When it comes to double barrel weapons, the pieces most commonly encountered by the modern collector are usually Belgian or English. These two countries dominated the double barrel shotgun market and exported their guns so inexpensively to North America that American gun companies simply couldn't compete. This makes American-made guns quite rare; and combination guns; like this one are nearly unheard of. This handsome shotgun features a smoothbore, 12 gauge shotgun barrel, as well as a rifle barrel of roughly .50 caliber. It was built by Alexander McComas. McComas was well known all over the southern states and along the east coast. He was both a gun maker and importer of a variety of firearms, sporting ammunition and other related goods.

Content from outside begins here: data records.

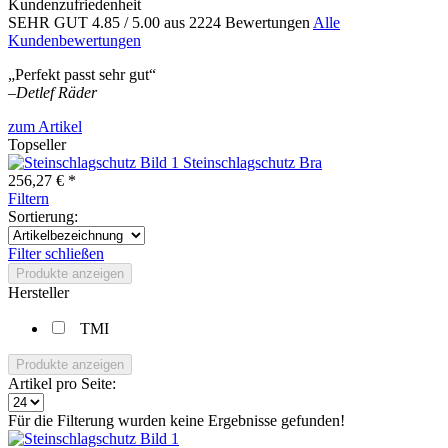
Kundenzufriedenheit
SEHR GUT
4.85
/ 5.00
aus 2224 Bewertungen
Alle
Kundenbewertungen
„Perfekt passt sehr gut“
–
Detlef Räder
zum Artikel
Topseller
Steinschlagschutz Bra
256,27 € *
Filtern
Sortierung:
Filter schließen
Produkte anzeigen
Hersteller
TMI
Produkte anzeigen
Artikel pro Seite:
Für die Filterung wurden keine Ergebnisse gefunden!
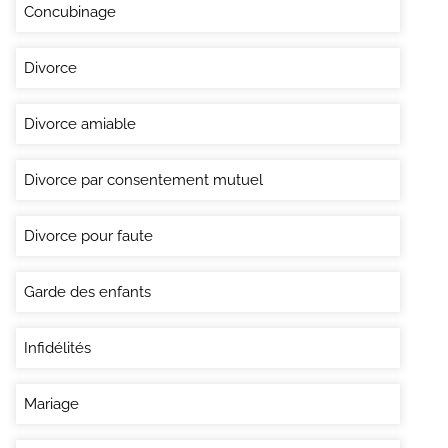
Concubinage
Divorce
Divorce amiable
Divorce par consentement mutuel
Divorce pour faute
Garde des enfants
Infidélités
Mariage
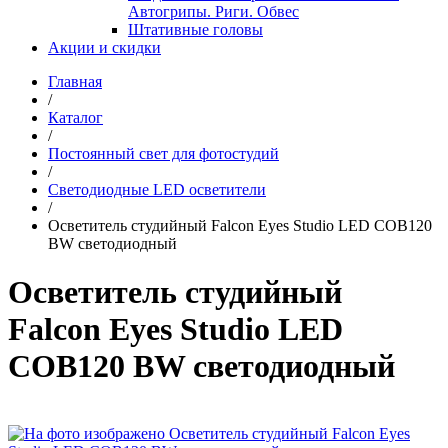
Автогрипы. Риги. Обвес
Штативные головы
Акции и скидки
Главная
/
Каталог
/
Постоянный свет для фотостудий
/
Светодиодные LED осветители
/
Осветитель студийный Falcon Eyes Studio LED COB120
BW светодиодный
Осветитель студийный
Falcon Eyes Studio LED
COB120 BW светодиодный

McComas was born on February 27, 1821 to Preston McComas and Hannah Gough at Southhampton Farm, Bel Air, Harford County, Maryland. The United States Federal Census of 1850 lists McComas living with his wife Mary and son Edward at their home on East Fayette Street, Baltimore. Additionally, two young apprentice gunsmiths John Clenney age 20 and Oscar Johnston age 14 also lived at the McComas residence. McComas began his trade in arms manufacturing at the early age of 13, bound to gunsmith Charles C.C. O’Brien. McComas stayed with O’Brien for six years before finishing up his remaining 3 years bound to an unknown gunsmith. McComas established his gun shop business on July 1843 at 51 South Calvert Street, Baltimore and later moved the shop to 22 South Calvert Street (1884 - 1889). Early on McComas made muzzle-loading shotguns and later breech-loading shotguns of all gauges, the largest being a 4 gauge. The barrels of this gun read "Alexander McComas 51 S Calvert St. Baltimore", and the locks are stamped with McComas' name as well.
The gun is in very good condition. The stock is sound with no major cracks, and the butt stock features some beautiful figure.
The lock both work reliably and hold on full and half cock. Both hammers match; indicating that they've not been replaced.
The barrels are very good no dents and fair bores with no major pitting.
This gun is a must for any collector of American-made shotguns; a fine example of American shotgun craftsmanship.